We have campaigns in our key markets and on the global platforms that deliver billions of consumers to us.
The destination’s profile has never been as high… especially after the phenomenal success of the 2010 World Cup. We have a nation of tourist-friendly people, and an industry that’s capable and skilled at delivering both world-class experiences and service. We have more than 110 Joint Marketing Agreements active in our key markets to make South Africa accessible to a world of consumers
Seven airlines have already (or will be) operating new flights into Cape Town. At this stage these equate to an additional 20 flights a week into South Africa, giving evidence of the strong confidence the international sector has in our destination.
BTN: What are the main challenges ahead for South African tourism?

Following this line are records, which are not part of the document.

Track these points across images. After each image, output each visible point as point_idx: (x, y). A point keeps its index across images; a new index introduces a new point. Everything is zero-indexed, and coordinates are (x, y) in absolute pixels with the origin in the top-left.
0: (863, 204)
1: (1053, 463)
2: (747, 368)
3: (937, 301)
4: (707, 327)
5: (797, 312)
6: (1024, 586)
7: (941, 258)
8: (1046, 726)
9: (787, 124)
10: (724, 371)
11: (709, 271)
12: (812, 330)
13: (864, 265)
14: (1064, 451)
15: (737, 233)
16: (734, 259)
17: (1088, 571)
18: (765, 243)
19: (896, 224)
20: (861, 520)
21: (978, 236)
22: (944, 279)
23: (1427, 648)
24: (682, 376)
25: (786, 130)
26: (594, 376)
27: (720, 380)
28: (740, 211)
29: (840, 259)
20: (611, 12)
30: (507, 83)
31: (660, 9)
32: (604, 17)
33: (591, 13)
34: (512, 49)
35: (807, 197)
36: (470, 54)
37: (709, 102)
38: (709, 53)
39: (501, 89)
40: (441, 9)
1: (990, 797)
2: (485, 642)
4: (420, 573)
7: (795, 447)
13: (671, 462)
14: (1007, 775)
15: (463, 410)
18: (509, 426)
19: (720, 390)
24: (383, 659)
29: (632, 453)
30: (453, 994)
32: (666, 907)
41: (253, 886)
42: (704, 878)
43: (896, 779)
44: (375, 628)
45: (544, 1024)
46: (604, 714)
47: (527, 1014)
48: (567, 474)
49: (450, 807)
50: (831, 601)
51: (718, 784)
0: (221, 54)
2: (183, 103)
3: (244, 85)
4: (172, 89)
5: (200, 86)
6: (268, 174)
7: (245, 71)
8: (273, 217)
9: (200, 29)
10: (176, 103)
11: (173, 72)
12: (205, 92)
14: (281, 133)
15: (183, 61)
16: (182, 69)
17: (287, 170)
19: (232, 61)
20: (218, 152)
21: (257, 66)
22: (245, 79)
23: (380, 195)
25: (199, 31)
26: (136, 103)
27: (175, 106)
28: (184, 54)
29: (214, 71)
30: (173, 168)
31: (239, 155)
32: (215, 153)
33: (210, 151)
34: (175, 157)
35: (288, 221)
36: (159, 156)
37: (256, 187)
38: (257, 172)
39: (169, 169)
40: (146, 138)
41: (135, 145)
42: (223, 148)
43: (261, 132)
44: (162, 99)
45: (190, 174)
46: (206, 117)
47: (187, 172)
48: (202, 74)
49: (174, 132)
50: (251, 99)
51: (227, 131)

MVS: South Africa is subject to similar challenges that destinations all over the world face. There is, in the wake of the World Cup, an oversupply of tourism infrastructure and accommodation. A recent survey found that South Africa has gained about 21 percent more hotel rooms than it had in 2007.
The world continues to hurt from the 2008/2009 recession and consumers are concentrating on getting back on their financial feet. This means keeping up with essential expenses, and sacrificing luxury buys like travel.
Airfare (pushed up by rising fuel costs) to South Africa is seen as costly… especially from the traditional markets. Airport taxes push the cost up further. We see this in modest arrivals growth from the traditional markets where travellers are now choosing short-haul holidays instead of trips over to long-haul destinations.
It’s also become far more expensive to run a tourism business. The costs, in fact, of operating a business have risen by an estimated 22 percent in the last three years. Rising costs are driven by the cost of electricity, water, municipal levies, labour and food prices. Businesses, understandably, struggle to remain viable when demand for their services wanes.
Buying more affordably is also a real factor in global travel behaviour. This is unsurprising given the economic conditions that the world is recovering from. And it accounts, at least to some measure, for diminishing support in some sectors of the local industry.
The issues come down to one thing: economic forces demanding a correction in the supply and demand structure of the industry.
BTN: What sets South Africa apart from any other destination?
MVS: South Africa’s natural beauty is rivalled, we believe, by no other destination on earth… from beach to wilderness to mountains, the scenery is spectacular.
Our safari offers are justifiably world famous. But South Africa offers more than beautiful vistas and the untamed Big Five. The destination offers warm, friendly welcoming people – a nation that welcomes tourists into their homes, villages and families.
South Africa also offers unsurpassed infrastructure in big, friendly cities with amazing nightlife, shopping and dining. South Africa has become one of the most desired holiday destinations in the world today… and we are working hard to ensure it maintains that status year after year.